---
name: ad-layer-visualizer
description: >
  Visualize a specific transformer decoder layer from an AutoDeploy FX graph text dump
  as a hierarchical DOT/PNG diagram. Optionally annotate nodes with actual GPU kernel
  names and durations from an nsys trace. Use when the user wants to visualize, inspect,
  or debug a layer in an AutoDeploy model graph dump. Triggers on: "visualize layer",
  "show layer", "graph of layer", "layer visualization", "dump graph layer".
  Assumes graph dumps already exist in a directory (produced by AD_DUMP_GRAPHS_DIR).
license: Apache-2.0
metadata:
  author: NVIDIA Corporation
---

# AutoDeploy Layer Visualizer

Visualize a single transformer decoder layer from an AutoDeploy SSA graph dump.
Optionally overlay actual GPU kernel names and durations from an nsys trace.

> **Prerequisite knowledge**: This skill assumes familiarity with the `ad-graph-dump` skill, which covers how to enable dumps via `AD_DUMP_GRAPHS_DIR`, file naming conventions, SSA format basics, and GraphModule section structure. Refer to `ad-graph-dump` for that context.

## Inputs

1. **Dump directory** — path to a directory containing graph dump `.txt` files
2. **Layer number** — which decoder layer to visualize (e.g. 5)
3. **(Optional) Dump file** — specific `.txt` file. If not given, pick the file with the highest numeric prefix (final transform stage).
4. **(Optional) Trace file** — path to `.nsys-rep` or `.sqlite` trace file. When provided, GPU kernel names and durations are extracted and annotated onto each node in the visualization.

## Workflow

### Phase 0: Ask the user

Before starting, ask the user two questions (skip any already answered in their request):

1. **Do you have an nsys trace file?** (`.nsys-rep` or `.sqlite`) — if yes, kernel names and durations from the trace will be annotated directly on each node in the diagram.
2. **If yes — prefill or decode?** The CUDA graph structure differs between prefill and decode phases. Knowing which phase the trace captures helps correctly segment layers and map kernels.

Proceed once both are answered (or the user says no trace).

### Phase 1: Select the dump file

If the user didn't specify a file, pick the file with the highest numeric prefix (the final transform stage). See `ad-graph-dump` for the file naming convention and how lexicographic sort matches pipeline order.

### Phase 2: Read the graph dump

Read the selected `.txt` file. If it contains multiple `GraphModule` sections (delimited by `========` headers), pick the one labeled `monolithic.model` or the first/largest one with real operation nodes.

### Phase 3: Extract the layer subgraph

This is the core step — you do this yourself by understanding the graph structure. Do NOT delegate to a script.

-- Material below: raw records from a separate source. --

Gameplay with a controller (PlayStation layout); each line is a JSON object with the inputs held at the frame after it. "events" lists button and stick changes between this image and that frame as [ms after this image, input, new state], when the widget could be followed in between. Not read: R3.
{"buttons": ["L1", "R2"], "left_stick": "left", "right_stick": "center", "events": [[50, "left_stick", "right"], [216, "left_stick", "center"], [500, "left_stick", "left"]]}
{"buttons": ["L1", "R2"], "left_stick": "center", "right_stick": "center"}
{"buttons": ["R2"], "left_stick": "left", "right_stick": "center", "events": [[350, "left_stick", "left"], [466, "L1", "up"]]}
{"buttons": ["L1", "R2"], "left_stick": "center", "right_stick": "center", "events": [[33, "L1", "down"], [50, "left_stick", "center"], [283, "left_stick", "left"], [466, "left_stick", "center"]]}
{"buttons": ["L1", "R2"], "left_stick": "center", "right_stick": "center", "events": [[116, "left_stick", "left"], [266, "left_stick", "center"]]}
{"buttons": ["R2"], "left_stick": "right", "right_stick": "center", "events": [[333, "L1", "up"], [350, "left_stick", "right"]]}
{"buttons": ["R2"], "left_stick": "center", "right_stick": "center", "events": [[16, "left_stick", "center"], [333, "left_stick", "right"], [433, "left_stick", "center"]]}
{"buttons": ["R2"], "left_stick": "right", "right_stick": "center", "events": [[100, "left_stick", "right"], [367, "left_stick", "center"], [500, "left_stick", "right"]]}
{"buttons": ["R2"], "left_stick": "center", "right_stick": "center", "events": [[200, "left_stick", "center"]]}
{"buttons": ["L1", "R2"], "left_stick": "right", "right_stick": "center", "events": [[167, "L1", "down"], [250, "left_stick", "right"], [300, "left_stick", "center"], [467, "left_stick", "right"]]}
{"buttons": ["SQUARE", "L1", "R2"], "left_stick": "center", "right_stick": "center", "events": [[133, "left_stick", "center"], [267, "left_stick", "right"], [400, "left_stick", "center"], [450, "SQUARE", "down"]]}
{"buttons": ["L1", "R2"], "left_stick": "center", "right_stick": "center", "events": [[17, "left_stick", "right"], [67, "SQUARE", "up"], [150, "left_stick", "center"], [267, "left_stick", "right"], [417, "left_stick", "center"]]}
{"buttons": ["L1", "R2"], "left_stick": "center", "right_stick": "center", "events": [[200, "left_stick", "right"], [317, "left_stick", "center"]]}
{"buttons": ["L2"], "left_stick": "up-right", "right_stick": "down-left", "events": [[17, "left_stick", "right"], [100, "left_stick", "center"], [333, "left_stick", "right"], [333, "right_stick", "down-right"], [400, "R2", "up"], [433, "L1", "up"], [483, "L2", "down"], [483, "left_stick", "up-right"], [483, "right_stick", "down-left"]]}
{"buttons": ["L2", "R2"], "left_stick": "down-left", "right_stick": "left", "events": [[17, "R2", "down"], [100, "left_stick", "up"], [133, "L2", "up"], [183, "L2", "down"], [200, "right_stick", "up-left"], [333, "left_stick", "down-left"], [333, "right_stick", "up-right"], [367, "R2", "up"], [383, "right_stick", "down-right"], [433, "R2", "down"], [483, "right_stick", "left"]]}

The dump is an SSA-form graph where each line is one of:
- **Placeholder**: `%name : shape : dtype` (model inputs like input_ids, kv_cache, etc.)
- **Operation**: `%name = namespace.op_name(%input1, %input2, ..., const_args...) : shape : dtype`
- **Output**: `output(%name1, %name2, ...)`

**How to identify which nodes belong to layer N:**

A transformer decoder layer typically contains these blocks in order:
1. **Input LayerNorm** — consumes `model_layers_N_input_layernorm_weight`
2. **Self-Attention** (MLA/MHA/GQA) — consumes `model_layers_N_self_attn_*` weights (q_proj, k_proj, v_proj, o_proj, kv_a_proj, kv_b_proj, q_a_proj, q_b_proj, etc.)
3. **Post-Attention LayerNorm + Residual** — consumes `model_layers_N_post_attention_layernorm_weight`
4. **FFN / MoE** — consumes `model_layers_N_mlp_*` weights (gate_weight, shared_experts, etc.) and `fused_*_N_*` fused weight references

**Extraction rules:**

1. **Seed nodes**: Any operation whose arguments include a weight reference matching `layers_N_` or `layers.N.` or a fused weight pattern like `fused_*_N_*` (where these are non-`%` references, i.e. weight parameters, not activation outputs from other ops).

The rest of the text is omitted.